My biggest downfall – and it’s not my weight, how I look or my passion for learning – is that throughout it all I was still kind and forgiving towards every single one of them. I would still offer them a smile in the hopes that they would see that I wasn’t as bad as they made me out to be (not that any of them really knew me) and I would let them play with the toys that I brought for “Golden Time” to the point where they were really just taking advantage of me. One Christmas I even gave a candy cane to a girl who had not only made my life hell but had made me want to kill myself as a bid to get her to stop. Did it work? Did it fuck.
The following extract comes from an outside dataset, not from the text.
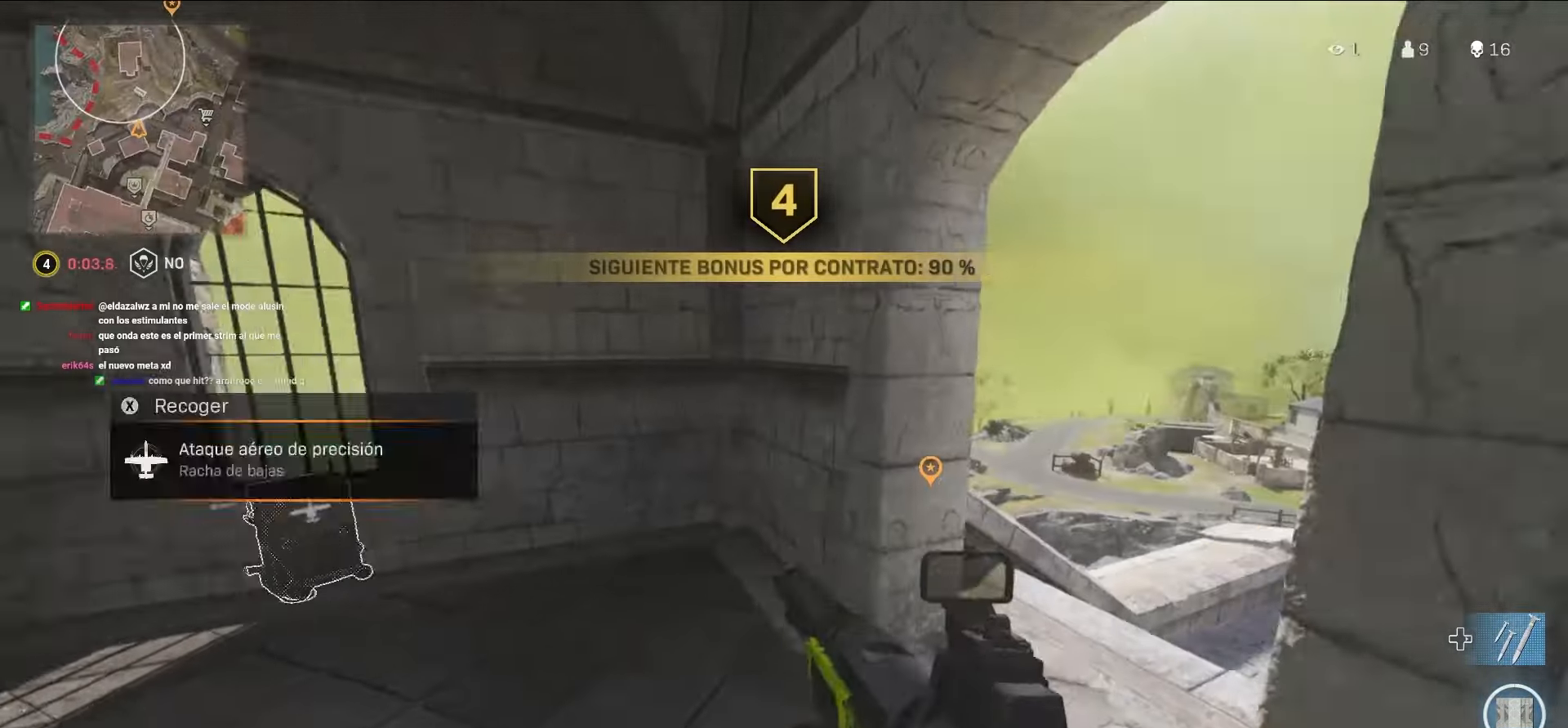
{"buttons": [], "left_stick": "up", "right_stick": "down-left", "events": [[100, "right_stick", "center"], [166, "left_stick", "up"], [166, "right_stick", "down-right"], [466, "right_stick", "down-left"]]}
She was nice to me for all of 24 hours after one of the deputy heads called both of us into his office so that he could try to shock her into leaving me alone by telling her (and what he told her was absolutely true) that my parents were worried that I was going to kill myself. The only time I ever fought back against a bully was when one of them and her cronies cornered me at the bottom of a secluded staircase. My fight or flight instincts kicked in and this time it told me to fight. I did try to walk away but she kicked my back really hard. I lost it. I didn’t know who it was that had kicked me but I was going to make sure that it never happened again. My eyes locked on one who had dared to keep insulting me and I grabbed her by the collar, hoisting her upwards. I didn’t have to do much else other tell her to stay away as the rest of them backed off me and promised to never even look my way again. Maybe I could’ve handled it better but maybe they should never have decided to bully people in the first place. I didn’t see much of them after; they chose to avoid me and I was grateful for it. If they saw someone else trying to bully me they would pull them aside and warn them to stay away from me. I’m not proud that it got to the point where I had to take that kind of action but when you’ve got an endless tag-team of people bullying you and no teacher willing to take them on you get desperate. Desperate enough to fight back and desperate enough to call in sick day after day.

This is still something that is really hard for me to talk about. Writing this recount has made me cry and reminded me that even though I am aiming for recovery, everything that has ever been said to me or has happened to me has stuck with me and made me the anxious, depressed mess that I am. It’s made me so anxious that I am scared to post pieces like this for fear that those who read it will call me names, won’t believe me or worse; try to call me out on something that I’ve said when, really, I know that I should be as I can just remove their comments and block them.